# specks



## TheFlounderPounder (Jan 9, 2012)

Had some free time in between cobia fishing this weekend and heard there were some big specks around the gulf state pier that wasn't biting anything. Got there thursday evening with a dozen live shrimp water was really clear downsized tackle was out by dark. Caught 6 trout and 2 pompano, give 2 trout away and went home with these 4 that weighed a shade under 13lbs. Had a good time hanging with a few friends.. I love fishing that pier for some reason.


----------



## willr86 (Mar 25, 2014)

Seriously nice specs


----------



## Mac1528 (Mar 24, 2012)

Super catch! Thanks for the report and the pics.


----------



## GROUPERKING (Sep 28, 2011)

Nice bunch of specks ! Were the pompano big enough to keep ?


----------



## TheFlounderPounder (Jan 9, 2012)

GROUPERKING said:


> Nice bunch of specks ! Were the pompano big enough to keep ?


Yes they were!
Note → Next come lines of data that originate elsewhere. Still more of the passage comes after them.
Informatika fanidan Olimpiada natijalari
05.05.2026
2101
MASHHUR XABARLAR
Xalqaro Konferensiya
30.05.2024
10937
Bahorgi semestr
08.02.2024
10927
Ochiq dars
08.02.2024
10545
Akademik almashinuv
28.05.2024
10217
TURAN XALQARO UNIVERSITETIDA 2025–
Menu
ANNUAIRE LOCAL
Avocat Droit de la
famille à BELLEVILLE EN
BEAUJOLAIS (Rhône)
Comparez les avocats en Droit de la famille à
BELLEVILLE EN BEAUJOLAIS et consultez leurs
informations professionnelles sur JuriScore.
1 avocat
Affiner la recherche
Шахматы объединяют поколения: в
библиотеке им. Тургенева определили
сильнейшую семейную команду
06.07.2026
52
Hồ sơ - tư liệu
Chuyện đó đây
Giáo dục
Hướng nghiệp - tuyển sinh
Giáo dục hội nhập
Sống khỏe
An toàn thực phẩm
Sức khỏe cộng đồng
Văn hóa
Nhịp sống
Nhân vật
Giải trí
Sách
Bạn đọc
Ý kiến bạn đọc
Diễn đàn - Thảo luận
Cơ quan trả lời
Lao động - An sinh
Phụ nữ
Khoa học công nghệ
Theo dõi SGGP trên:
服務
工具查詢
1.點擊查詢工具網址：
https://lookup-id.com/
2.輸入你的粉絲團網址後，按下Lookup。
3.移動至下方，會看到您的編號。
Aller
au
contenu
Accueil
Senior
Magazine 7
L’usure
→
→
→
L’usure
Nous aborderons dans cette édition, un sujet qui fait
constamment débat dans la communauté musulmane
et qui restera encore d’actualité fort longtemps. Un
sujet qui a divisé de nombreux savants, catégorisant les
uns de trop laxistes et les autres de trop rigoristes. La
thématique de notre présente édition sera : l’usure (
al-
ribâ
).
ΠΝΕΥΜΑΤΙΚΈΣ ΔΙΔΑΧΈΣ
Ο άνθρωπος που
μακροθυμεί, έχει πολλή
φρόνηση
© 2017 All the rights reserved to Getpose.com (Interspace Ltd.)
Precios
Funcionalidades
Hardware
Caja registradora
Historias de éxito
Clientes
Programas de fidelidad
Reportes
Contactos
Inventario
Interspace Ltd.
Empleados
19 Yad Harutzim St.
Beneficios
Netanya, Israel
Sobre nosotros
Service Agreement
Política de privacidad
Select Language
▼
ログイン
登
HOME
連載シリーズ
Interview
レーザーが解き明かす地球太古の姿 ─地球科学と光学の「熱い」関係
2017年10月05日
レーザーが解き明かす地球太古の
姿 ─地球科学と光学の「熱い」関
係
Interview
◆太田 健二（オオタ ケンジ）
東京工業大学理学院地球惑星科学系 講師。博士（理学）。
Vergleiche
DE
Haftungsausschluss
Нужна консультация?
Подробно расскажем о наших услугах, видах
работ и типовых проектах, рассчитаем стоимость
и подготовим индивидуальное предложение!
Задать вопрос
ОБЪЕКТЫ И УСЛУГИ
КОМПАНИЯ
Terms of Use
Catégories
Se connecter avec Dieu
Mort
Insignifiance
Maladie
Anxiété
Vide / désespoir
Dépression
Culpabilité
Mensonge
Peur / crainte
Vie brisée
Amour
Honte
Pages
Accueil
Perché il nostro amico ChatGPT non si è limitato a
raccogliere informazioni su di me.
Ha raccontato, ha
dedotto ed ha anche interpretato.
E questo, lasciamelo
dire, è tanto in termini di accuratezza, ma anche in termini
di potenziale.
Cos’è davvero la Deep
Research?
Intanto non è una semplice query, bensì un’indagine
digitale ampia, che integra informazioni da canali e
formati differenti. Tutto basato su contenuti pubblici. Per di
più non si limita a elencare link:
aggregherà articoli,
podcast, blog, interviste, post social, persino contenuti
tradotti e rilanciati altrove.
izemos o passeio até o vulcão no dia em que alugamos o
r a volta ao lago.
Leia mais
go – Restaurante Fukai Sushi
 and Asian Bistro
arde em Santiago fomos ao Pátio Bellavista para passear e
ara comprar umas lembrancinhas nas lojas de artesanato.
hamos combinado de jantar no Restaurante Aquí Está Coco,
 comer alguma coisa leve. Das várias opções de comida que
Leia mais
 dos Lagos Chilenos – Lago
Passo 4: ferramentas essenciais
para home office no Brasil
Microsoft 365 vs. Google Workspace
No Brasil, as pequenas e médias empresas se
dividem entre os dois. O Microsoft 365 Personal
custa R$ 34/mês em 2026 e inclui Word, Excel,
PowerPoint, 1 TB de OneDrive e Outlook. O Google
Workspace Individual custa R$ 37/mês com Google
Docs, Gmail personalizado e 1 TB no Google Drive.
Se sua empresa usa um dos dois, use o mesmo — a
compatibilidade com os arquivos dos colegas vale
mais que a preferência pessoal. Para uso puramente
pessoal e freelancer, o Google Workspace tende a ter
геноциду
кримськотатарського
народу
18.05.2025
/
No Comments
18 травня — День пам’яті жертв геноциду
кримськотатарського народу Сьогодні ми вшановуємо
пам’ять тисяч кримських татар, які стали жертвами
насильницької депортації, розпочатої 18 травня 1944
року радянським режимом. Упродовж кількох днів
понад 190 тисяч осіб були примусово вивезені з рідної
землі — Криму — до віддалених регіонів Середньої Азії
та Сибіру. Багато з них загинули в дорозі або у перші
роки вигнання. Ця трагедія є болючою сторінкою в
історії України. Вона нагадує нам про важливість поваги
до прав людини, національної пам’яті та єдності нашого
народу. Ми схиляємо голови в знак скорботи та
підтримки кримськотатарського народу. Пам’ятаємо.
Grilled them last night


----------



## XxReel_FisherxX (Jul 31, 2013)

Beautiful specs! Nice job, man!


Sent from my iPad using Tapatalk


----------



## Lexcore (May 5, 2012)

:thumbup: Nothing like fishing with good friends and catch fish is a bonus:thumbsup:


----------



## TheFlounderPounder (Jan 9, 2012)

XxReel_FisherxX said:


> Beautiful specs! Nice job, man!
> 
> 
> Sent from my iPad using Tapatalk


 Thanks buddy!


----------